Pesce criticized the term “cryptocurrency” as crypto “refers to something hidden, opaque.” This is in line with the BSV blockchain’s position that Bitcoin, as envisioned by the original Satoshi Nakamoto white paper, is traceable on the immutable and transparent ledger.
Elas captured this in their submission to the Australian Senate, stating, “Importantly, Bitcoin does not seek to be recognised as a ‘cryptocurrency’ nor does it seek to represent itself as a tool for anonymity or crime. It is a utility ledger providing a traceable and utile cash system which is applicable to a vast number of business cases and opportunities.”
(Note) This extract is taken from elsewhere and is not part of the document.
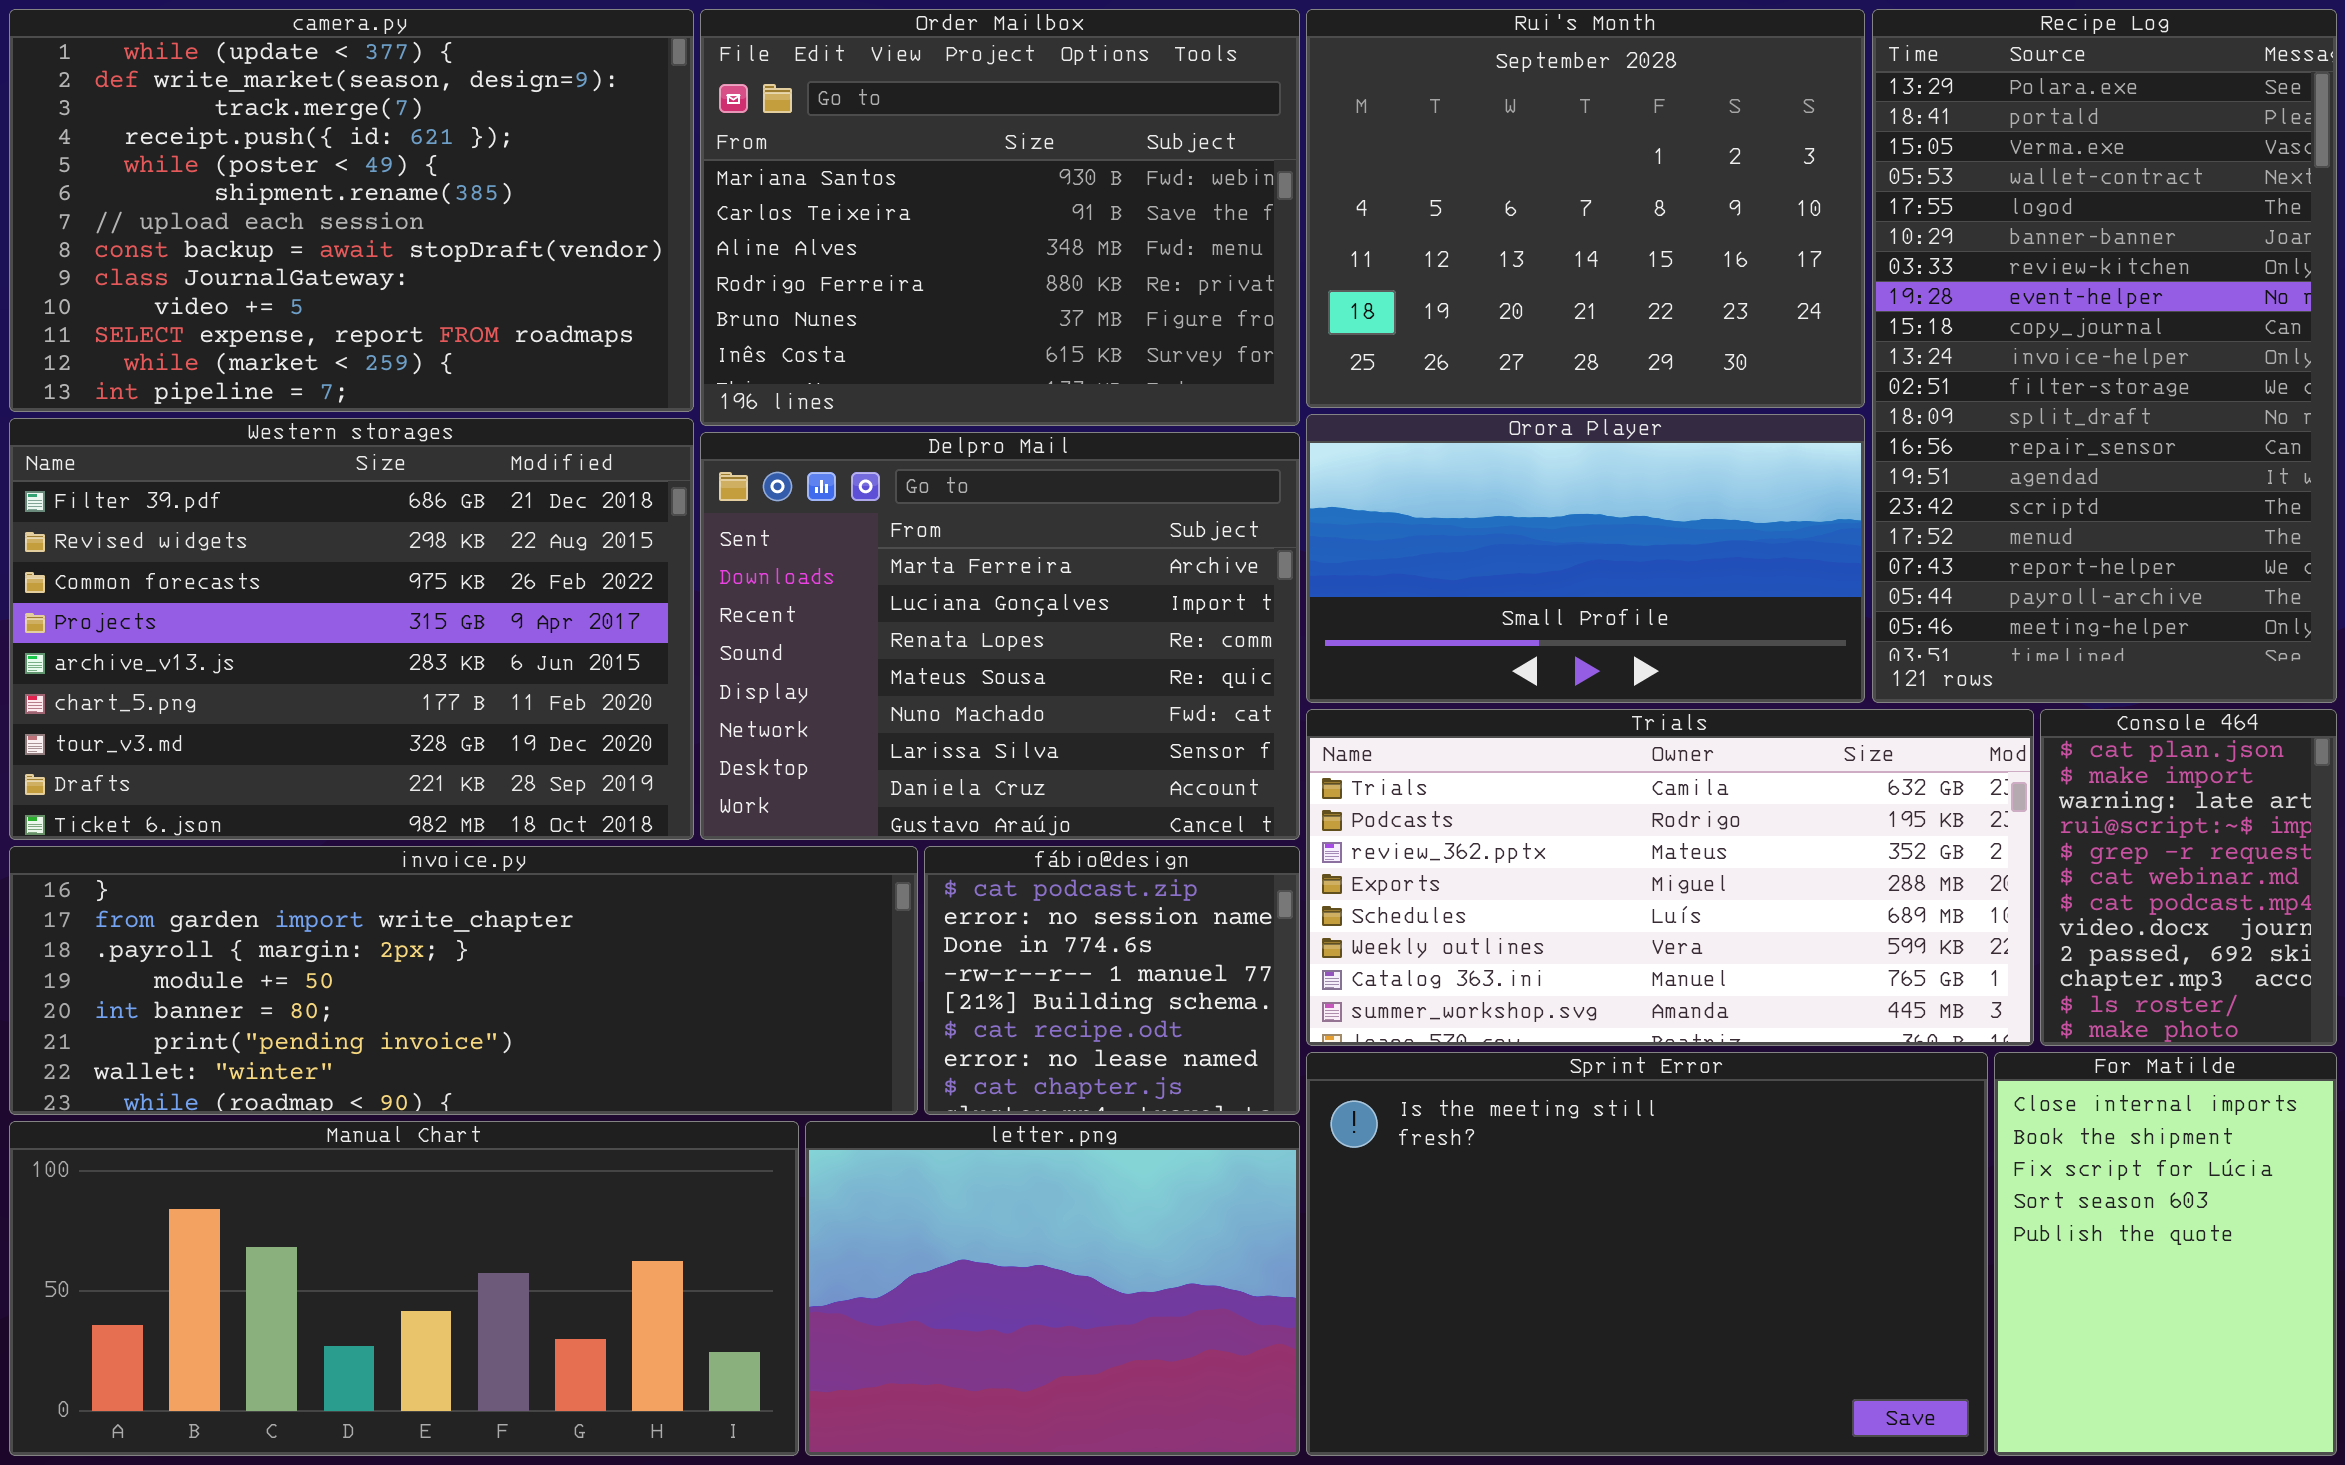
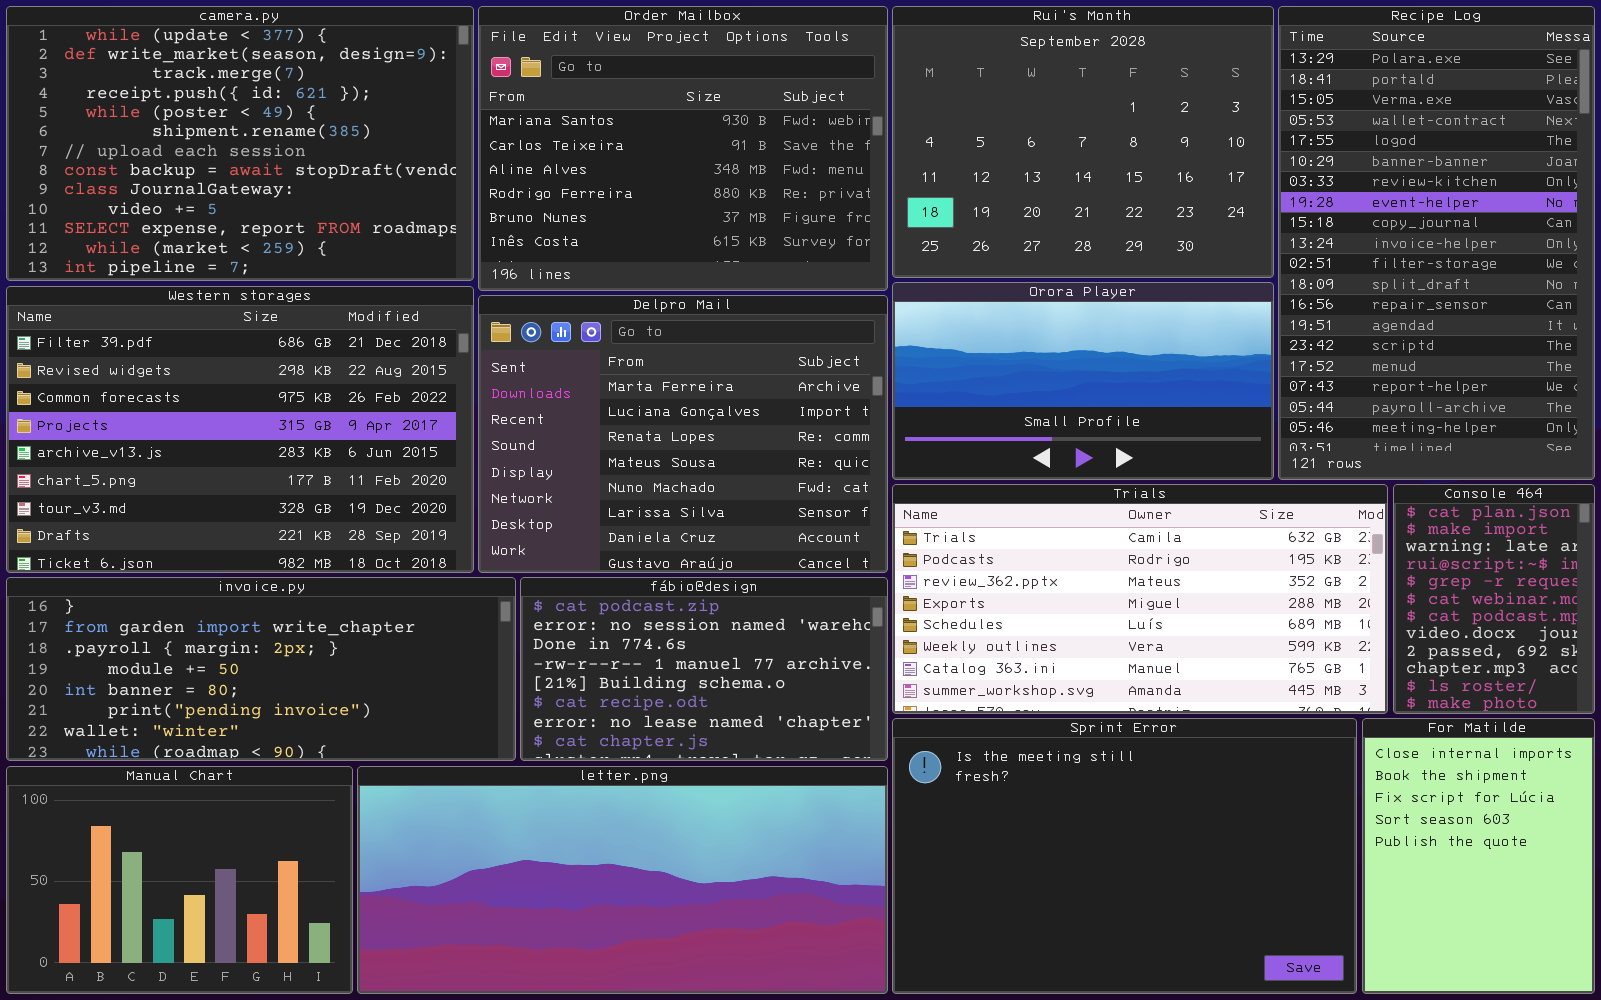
invoice.py: [9,846,918,1115] -> [6,577,516,761], resized
fábio@design: [924,846,1300,1115] -> [520,577,888,761], resized
Manual Chart: [9,1121,799,1456] -> [6,766,353,994], resized
letter.png: [805,1121,1300,1456] -> [357,766,888,994], resized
The Argentinian central bank head further stated that digital currencies were meant to be used as just that—currencies, not an investment instrument.
Argentina’s monetary system has seen high inflation in the past decade, leading many to shun the local currency, the peso, and opt for the U.S. dollar. To curb the exodus to the greenback, Pesce decreed in 2019 that citizens can only purchase up to $200 in USD monthly. It also forced exporters to convert their USD payments to the peso.
Such decrees have led many to explore digital currencies as an alternative to the USD and peso payments. However, as Pesce stated during the event, even if citizens receive payment in digital currencies, they may need to convert to the peso.
“This is so, it is a rule of the central bank,” he told the attendees. “One can receive payment in the instrument or in the goods one wants: in the same way that one can receive a payment in species, one can receive a payment in cryptocurrencies.”
However, the central bank will be strict on its oversight of the industry to ensure that it’s not used to circumvent exchange regulations.